Three days ago Sharon did call us; their Alex had been killed in an auto accident. He was texting, drifted into the oncoming lane, over-corrected and the car flipped. We are deeply anguished, for Alex's loss of himself, for his family's loss, for the loss of a sweet child that we knew. I feel a certain survivor's guilt knowing that it could have just as easily been our Alex, who I'm sure, has answered an inane text while behind the wheel and just happened to have the good fortune of not having compounding circumstances leading to catastrophe. A photo of their Alex's iphone with his last brief text, unfinished in mid-word appeared in the newspaper, on television, and in social media. Steve and Sharon, caring people that they are, wanted to increase awareness of the danger of texting and driving. They let the image be seen, hoping to save the lives of others and the grief and pain that they will feel forever.

A life may already have been saved; I may not have been compelled to call our Alex with words of caution, risking him feel like I treat him as I might his four year old brother. There are high-risk activities such as drinking and driving or street racing that are dangerous, and seem dangerous that responsible kids won't do. The other day I heard that one quarter of either auto accidents or auto fatalities (I don't recall which) are now attributed to cell phone distraction. Part of the problem is that while driving at excessive speeds and drinking and driving clearly are dangerous, driving and using a cell phone doesn't seem that dangerous. Driving a car can seem fairly easy once one gets the hang of it; basically, you sit there with your hand on the wheel barely moving it. Talking on a cell phone or texting are simple activities. Kids and adults do it all day long; a cell phone seems like an extension of a young person's hand these days.
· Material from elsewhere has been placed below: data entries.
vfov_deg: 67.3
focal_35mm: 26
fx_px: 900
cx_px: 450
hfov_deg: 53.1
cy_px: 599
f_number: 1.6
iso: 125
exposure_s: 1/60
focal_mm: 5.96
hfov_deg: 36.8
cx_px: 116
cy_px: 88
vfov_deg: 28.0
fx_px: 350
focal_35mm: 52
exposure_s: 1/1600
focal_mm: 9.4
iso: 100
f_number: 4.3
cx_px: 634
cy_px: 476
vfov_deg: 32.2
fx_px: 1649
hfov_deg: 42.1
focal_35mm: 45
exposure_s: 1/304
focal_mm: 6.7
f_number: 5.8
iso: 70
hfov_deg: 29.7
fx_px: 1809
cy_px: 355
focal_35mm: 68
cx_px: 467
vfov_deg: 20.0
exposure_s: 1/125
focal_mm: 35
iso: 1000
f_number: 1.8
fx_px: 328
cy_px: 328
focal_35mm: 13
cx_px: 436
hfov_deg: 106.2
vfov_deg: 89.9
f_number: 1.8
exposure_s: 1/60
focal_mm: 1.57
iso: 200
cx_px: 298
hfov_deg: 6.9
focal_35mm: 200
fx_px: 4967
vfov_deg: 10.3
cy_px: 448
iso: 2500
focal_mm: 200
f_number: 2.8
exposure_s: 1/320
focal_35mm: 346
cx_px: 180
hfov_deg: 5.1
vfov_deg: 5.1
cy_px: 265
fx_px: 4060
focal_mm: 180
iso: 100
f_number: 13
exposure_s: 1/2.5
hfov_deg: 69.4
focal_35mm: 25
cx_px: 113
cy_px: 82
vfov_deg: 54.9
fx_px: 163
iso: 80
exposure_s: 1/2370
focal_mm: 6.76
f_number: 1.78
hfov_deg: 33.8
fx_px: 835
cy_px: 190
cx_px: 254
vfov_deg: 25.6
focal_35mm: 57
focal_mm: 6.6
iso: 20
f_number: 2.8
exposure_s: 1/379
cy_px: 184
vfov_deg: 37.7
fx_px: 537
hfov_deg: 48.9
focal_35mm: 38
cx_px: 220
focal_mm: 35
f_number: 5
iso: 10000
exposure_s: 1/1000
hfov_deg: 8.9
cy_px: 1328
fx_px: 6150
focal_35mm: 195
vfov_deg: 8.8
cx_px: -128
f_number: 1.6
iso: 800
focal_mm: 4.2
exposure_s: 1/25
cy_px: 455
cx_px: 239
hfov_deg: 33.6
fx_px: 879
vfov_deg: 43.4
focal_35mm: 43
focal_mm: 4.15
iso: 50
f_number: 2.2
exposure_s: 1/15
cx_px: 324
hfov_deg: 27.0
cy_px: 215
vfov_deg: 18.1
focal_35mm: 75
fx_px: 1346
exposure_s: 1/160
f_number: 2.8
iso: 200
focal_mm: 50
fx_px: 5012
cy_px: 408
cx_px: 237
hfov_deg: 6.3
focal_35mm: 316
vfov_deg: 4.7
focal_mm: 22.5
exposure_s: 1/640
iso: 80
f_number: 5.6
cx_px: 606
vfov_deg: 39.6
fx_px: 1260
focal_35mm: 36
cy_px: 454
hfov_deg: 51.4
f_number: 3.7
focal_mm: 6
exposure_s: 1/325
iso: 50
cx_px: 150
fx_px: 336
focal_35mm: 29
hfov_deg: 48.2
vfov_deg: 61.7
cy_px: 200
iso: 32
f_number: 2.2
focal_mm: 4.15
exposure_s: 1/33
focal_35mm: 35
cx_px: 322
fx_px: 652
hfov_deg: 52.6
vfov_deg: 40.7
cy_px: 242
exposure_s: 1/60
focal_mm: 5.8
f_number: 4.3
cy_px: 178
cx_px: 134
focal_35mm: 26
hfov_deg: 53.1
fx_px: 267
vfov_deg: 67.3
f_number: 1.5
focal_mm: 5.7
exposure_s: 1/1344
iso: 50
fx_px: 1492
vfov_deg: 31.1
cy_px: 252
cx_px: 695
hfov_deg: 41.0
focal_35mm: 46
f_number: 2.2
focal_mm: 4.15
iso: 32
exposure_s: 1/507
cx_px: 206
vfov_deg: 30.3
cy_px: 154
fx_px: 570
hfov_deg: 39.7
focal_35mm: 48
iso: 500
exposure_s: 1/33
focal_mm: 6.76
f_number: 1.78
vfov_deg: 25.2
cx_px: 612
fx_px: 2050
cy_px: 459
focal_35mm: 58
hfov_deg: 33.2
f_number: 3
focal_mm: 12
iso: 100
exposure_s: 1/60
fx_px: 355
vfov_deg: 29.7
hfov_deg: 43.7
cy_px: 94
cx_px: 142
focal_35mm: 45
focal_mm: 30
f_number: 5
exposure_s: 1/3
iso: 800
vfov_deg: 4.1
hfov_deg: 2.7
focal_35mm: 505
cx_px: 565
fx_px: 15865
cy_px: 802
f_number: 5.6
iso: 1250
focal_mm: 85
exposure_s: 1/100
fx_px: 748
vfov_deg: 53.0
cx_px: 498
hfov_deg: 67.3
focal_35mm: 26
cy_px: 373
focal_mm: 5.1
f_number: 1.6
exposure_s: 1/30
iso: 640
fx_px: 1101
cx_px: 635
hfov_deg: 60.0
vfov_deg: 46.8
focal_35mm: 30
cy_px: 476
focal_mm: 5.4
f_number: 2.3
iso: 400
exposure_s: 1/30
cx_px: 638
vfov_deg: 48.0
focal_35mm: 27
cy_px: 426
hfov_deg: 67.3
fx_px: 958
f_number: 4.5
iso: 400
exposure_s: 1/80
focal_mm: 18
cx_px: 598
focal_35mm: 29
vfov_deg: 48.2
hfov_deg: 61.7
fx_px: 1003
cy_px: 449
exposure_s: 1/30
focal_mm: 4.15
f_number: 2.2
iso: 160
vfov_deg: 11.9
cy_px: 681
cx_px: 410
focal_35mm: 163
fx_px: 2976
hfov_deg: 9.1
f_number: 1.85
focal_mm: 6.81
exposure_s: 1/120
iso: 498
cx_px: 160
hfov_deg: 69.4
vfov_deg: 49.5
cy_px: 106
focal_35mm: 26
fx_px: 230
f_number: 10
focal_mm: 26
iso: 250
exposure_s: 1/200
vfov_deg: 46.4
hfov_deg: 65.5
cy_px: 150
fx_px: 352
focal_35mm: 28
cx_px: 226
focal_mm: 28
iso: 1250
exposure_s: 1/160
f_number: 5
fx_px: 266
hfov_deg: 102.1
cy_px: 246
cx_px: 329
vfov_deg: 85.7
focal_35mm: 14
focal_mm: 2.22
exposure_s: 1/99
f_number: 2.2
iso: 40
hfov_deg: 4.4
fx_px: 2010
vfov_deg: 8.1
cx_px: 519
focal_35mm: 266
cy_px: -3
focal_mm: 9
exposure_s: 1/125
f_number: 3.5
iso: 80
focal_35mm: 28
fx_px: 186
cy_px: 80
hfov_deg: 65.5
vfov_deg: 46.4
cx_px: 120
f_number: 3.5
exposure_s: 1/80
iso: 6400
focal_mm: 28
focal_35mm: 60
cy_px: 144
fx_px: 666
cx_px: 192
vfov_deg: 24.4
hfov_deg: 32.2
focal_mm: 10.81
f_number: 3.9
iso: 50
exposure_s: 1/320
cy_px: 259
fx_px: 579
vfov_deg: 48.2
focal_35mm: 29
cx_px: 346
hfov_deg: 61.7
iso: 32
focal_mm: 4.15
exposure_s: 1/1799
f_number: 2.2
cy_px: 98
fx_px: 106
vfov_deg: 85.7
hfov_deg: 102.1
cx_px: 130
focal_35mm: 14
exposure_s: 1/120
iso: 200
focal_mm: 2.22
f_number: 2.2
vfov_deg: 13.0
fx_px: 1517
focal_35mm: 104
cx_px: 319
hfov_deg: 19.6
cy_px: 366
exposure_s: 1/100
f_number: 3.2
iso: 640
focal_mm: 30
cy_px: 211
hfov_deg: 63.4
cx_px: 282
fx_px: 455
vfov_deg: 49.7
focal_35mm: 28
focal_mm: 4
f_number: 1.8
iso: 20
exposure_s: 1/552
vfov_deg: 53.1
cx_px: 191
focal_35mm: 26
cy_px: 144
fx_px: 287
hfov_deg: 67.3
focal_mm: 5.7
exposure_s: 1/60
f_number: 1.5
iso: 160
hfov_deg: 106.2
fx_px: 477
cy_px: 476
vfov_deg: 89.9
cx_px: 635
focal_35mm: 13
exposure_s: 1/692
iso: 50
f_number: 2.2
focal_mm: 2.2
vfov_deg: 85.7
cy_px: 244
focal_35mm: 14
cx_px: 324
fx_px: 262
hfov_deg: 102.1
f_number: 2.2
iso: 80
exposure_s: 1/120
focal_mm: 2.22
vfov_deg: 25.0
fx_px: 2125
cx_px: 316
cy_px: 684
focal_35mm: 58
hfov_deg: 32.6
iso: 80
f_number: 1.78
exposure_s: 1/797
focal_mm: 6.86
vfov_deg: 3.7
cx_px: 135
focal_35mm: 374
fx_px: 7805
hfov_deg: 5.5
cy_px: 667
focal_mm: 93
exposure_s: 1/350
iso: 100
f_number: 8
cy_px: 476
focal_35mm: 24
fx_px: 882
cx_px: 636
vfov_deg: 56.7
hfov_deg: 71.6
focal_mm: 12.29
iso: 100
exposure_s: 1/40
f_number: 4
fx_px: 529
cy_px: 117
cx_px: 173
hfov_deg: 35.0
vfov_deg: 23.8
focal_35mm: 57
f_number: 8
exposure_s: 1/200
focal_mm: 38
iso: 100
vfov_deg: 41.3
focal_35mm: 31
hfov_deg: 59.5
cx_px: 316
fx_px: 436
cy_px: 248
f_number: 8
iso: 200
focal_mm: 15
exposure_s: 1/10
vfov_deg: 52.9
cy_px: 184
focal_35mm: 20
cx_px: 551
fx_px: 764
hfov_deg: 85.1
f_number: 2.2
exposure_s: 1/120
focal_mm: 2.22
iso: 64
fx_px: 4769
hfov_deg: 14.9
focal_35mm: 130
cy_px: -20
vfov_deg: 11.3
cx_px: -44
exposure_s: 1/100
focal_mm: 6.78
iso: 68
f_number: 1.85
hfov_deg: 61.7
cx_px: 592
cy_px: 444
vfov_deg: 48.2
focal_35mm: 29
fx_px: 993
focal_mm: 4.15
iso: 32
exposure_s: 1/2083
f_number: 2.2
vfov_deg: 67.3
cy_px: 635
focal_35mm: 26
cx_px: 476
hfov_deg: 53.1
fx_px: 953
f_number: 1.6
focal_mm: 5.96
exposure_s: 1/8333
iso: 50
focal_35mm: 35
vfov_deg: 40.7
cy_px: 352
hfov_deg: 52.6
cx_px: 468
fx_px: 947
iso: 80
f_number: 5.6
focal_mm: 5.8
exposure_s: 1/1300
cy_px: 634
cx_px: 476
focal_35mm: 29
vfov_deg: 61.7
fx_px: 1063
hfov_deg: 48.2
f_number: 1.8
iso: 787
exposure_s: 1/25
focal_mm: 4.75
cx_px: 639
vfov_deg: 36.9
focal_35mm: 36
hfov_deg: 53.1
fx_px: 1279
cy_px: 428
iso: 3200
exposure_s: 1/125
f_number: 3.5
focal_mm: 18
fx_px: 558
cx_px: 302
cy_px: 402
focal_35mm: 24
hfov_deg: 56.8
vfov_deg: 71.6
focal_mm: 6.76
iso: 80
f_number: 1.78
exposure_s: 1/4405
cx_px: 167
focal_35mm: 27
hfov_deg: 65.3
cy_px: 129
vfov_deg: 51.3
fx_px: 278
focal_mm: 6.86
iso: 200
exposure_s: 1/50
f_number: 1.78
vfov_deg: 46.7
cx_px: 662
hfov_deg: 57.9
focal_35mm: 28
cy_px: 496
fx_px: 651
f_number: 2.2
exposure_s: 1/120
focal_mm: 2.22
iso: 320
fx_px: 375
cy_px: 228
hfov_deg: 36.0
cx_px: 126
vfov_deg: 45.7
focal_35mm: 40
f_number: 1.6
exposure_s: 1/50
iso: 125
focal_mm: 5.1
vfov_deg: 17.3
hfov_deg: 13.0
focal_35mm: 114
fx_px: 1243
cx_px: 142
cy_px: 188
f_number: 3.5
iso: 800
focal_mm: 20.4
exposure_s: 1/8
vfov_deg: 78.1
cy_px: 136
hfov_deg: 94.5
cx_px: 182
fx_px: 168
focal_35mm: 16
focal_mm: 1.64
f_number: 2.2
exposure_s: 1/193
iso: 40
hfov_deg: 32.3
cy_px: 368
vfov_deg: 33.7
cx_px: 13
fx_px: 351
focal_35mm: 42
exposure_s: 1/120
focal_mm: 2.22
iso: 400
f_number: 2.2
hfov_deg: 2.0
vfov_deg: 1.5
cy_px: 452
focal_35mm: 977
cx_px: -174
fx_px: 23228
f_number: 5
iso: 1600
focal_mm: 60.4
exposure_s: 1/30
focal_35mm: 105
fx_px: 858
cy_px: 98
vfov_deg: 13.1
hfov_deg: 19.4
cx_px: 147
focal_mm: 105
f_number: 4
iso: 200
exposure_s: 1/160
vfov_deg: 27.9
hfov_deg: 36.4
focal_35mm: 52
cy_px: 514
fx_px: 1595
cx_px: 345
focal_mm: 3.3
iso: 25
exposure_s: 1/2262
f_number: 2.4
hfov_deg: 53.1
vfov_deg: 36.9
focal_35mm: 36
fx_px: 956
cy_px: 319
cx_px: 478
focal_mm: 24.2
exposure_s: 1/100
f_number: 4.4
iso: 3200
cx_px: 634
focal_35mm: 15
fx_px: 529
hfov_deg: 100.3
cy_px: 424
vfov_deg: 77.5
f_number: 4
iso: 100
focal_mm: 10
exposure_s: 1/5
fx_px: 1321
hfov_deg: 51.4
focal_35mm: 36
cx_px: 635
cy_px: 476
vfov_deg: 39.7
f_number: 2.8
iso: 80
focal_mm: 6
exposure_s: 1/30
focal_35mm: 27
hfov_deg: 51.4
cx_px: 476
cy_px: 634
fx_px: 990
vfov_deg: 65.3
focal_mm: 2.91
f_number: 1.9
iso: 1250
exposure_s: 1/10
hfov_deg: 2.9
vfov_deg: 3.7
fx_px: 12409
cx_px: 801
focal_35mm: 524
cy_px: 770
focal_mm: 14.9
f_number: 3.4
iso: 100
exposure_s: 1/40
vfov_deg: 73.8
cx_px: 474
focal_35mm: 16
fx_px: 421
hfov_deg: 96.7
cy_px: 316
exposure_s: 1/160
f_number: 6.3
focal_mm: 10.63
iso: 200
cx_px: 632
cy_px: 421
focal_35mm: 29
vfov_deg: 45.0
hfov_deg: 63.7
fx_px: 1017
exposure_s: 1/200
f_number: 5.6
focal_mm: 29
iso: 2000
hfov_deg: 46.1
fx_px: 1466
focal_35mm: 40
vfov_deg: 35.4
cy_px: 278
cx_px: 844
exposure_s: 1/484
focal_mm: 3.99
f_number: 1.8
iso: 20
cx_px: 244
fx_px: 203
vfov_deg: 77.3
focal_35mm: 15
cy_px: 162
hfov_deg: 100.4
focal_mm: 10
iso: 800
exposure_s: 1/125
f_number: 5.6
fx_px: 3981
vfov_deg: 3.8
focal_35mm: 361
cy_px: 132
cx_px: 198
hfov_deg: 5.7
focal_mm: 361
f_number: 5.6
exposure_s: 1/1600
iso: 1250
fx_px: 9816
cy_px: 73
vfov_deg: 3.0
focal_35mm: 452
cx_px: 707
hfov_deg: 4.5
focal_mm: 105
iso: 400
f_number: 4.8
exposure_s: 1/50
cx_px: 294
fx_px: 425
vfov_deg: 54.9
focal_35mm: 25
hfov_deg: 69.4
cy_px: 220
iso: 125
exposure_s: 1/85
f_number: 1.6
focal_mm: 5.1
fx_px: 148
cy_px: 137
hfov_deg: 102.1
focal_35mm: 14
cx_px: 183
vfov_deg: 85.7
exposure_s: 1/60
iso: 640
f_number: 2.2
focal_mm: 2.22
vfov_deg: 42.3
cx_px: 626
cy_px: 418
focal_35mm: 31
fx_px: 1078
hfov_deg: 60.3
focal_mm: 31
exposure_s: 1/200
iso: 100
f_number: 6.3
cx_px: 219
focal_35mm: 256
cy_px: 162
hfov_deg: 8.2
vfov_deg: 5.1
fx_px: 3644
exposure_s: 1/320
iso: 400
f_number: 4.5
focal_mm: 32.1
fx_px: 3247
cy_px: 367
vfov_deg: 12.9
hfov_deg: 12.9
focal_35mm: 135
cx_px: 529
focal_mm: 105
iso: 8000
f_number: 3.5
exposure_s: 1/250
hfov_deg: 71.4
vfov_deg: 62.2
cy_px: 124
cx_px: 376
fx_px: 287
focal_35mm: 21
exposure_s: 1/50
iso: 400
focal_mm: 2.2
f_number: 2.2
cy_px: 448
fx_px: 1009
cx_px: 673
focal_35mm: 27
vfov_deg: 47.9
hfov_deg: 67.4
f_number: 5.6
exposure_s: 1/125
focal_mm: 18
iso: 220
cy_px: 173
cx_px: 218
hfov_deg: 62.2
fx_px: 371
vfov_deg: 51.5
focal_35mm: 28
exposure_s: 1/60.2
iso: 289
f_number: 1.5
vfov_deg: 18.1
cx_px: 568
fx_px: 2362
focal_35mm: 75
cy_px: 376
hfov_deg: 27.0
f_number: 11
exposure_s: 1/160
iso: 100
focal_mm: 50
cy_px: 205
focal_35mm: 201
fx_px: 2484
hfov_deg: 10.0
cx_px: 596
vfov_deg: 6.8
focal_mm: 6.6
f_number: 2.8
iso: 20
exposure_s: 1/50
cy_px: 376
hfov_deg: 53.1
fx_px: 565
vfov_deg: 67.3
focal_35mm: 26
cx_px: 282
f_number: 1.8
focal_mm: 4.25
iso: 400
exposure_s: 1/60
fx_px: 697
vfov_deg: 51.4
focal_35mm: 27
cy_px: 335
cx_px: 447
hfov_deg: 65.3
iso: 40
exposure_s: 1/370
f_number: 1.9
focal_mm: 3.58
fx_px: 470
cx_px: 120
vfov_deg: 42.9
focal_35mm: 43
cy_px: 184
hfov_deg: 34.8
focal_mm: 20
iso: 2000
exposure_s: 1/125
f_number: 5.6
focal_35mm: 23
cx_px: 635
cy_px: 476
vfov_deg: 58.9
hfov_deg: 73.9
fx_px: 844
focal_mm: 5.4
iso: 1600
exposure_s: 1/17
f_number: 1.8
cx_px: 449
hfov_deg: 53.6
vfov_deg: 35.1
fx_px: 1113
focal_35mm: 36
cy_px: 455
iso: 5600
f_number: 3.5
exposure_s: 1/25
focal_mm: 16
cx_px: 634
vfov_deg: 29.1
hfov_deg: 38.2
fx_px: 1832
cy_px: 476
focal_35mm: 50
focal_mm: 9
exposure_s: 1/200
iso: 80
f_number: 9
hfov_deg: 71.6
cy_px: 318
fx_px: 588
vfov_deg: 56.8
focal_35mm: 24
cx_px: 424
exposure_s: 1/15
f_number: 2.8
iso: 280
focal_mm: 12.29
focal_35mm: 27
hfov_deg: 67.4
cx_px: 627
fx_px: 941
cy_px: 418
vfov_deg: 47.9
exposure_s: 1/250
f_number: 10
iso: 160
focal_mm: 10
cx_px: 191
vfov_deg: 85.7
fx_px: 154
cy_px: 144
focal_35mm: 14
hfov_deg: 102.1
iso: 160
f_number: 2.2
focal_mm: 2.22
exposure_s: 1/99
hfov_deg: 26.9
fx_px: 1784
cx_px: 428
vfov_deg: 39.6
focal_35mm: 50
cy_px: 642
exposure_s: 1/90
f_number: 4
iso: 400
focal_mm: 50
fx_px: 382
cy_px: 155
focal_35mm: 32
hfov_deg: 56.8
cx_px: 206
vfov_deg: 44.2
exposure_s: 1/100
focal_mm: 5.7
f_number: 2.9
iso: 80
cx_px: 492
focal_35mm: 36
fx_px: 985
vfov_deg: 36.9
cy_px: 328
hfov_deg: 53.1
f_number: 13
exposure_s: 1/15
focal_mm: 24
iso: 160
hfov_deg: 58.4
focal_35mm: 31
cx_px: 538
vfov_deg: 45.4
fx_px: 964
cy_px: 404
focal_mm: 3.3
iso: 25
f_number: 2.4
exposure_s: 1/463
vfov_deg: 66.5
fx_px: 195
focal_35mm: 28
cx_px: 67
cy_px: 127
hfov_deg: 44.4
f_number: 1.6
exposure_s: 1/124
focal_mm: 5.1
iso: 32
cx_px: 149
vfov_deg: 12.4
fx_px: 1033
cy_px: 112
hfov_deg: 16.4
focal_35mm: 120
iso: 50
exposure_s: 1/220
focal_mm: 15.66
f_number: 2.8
Combined, these two simple activities become a danger greater than drinking and driving or street racing, because unlike those activities which are clearly dangerous, there is an illusion of the absence of danger, which makes it even more dangerous. My son could be at a friend's house, offer to buy some soft drinks, and on the quick trip to the 7-11 receive a text while the phone is on the seat next to him asking him to pick up some chips too, glance at it briefly while covering 60 or 70 feet not looking at the road, and even more distance while answering, "sure, no problem". Nothing happens, but it's Russian roulette. Alex may accept my words of caution before a long trip, but I can't warn him every time I think he may make a quick trip to the store. It's also difficult to convince him child not to play Russian roulette with a gun he perceives as unloaded, as not even a gun, reinforced by the fact that every time he's pulled the trigger nothing has happened. I want my 22 year old to learn from his own experiences, but I want him to learn and live. I may have modeled undistracted driving to him, but I probably modeled distracted driving as well. Reminding him not to text and drive, (and I don't really know if it's something he's done or would do or does) probably has the same impact of all the times I’ve said, "you might want a jacket." The texting-while-driving “gun” shouldn't have to kill a childhood friend for one to not pull the trigger.

Our mirror family, as Alex referred to our friends, is suffering immensely at the loss of a precious member. We are suffering with them, for them. We all also recognize that the loss of their son, their brother, is the loss of our son, our daughter's brother, and for our son, himself. We harbor the guilt of survivors. We know that the happiest people we knew, the best parents we know, the parents any couple could look to as a model to be, the family that my son saw as our mirror family, will now always carry an emptiness that can never be filled and broken hearts that will never mend, could easily have been us, could easily still be us.


This post was written about five weeks ago. Every day I think of our friends and the image of their precious son as I remember him, and it grieves me think how they wake up every morning to their child still not being there, how the daily routine must seem so insignificant, and how falling asleep must be a time of profound loneliness.